In the construction according to the invention electron flow is from one lead tube 10 to the other lead tube 10 through the electrolyte and through the coating which is on the outside of each tube 10, in the perforations of the sheath and the interstices of the mesh sleeve 16. Consequently, simultaneously with generating hydrogen and oxygen, the battery cell constituted by the two electrodes 24.1 and 24.2 is charged. As there is no gassing in the electrolyte in the casing 34 means are provided to agitate the electrolyte and prevent stratification. Such means can be a pipe for bubbling air through the electrolyte or a mechanical stirrer.

Whilst the electrodes are shown as being circular in horizontal cross-section they could be rectangular, including square, oval or any other shape which permits them to be packed in an outer casing without wasting space but while still leaving sufficient free space in which an adequate supply of acidic electrolyte can be contained. Oval tubes have the advantage of providing more surface area. Whilst the tubes 10 can be of lead it is possible to use a tube of a more conductive metal such as aluminium which is coated internally and externally with a protective layer of lead or nickel.

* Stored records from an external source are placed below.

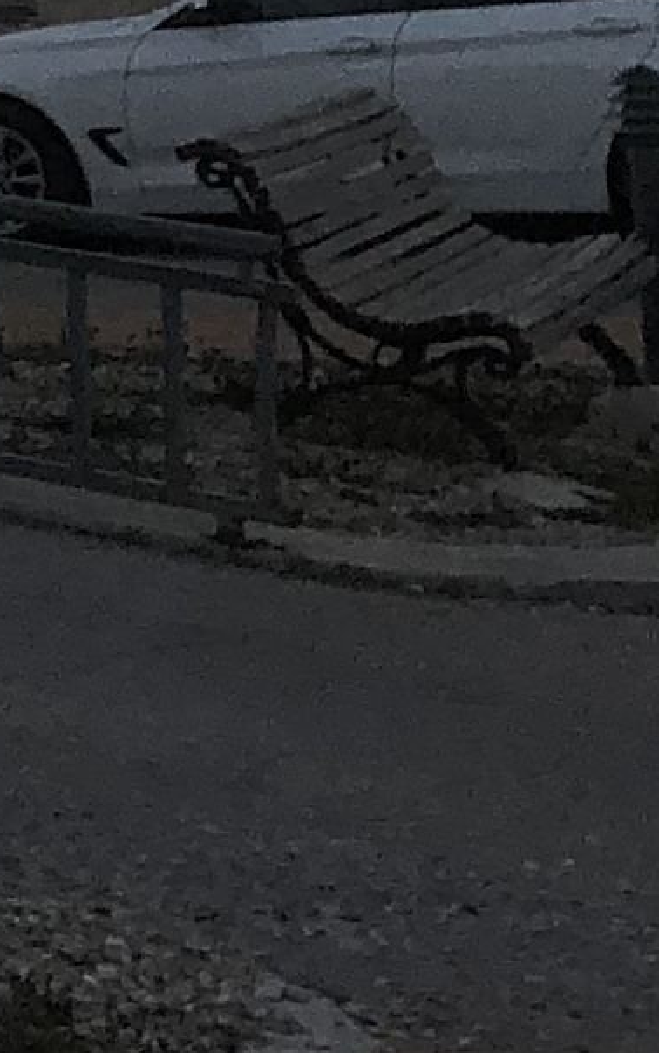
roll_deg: +0.3
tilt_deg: +4.5
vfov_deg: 10.1
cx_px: -2310
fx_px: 5684
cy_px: -729
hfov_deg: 5.5
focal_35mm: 198
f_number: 1.8
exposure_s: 1/384
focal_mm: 4
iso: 20
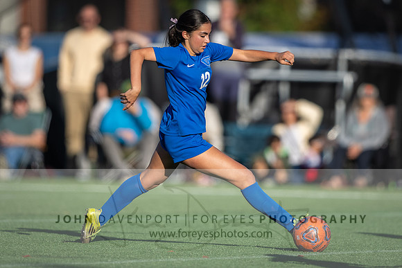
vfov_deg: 2.1
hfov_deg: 3.2
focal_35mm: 651
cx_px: 203
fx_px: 7274
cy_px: 88
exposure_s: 1/2000
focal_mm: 400
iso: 110
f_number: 2.8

The electrode of Figure 6 has many features in common with the electrodes of Figures 1 to 3 and where applicable like references have been used.

A terminal in the form of a solid rod 42 is co-axial with the tube 10. The rod 42 extends the full length of the tube and protrudes from the open end of the tube. The cylindrical space between the rod 42 and the inner face of the tube 10 is filled with balls 40 or other electrically conductive elements.

The storage capacity and generation capacity can be increased by placing multiple tubes 10 in an outer casing. The electrical storage part of the apparatus described above is constituted by a lead acid battery. It is, however, possible to use other forms of battery such as nickel metal hydride and lithium ion. Whilst it is preferred that the apparatus include two vessels containing electrolyte, it is possible to replace one of the vessels by a plate electrode which is coated with electrochemically active material of opposite polarity to that with which the remaining vessel is coated. Preferably the remaining vessel is the one in which hydrogen is evolved.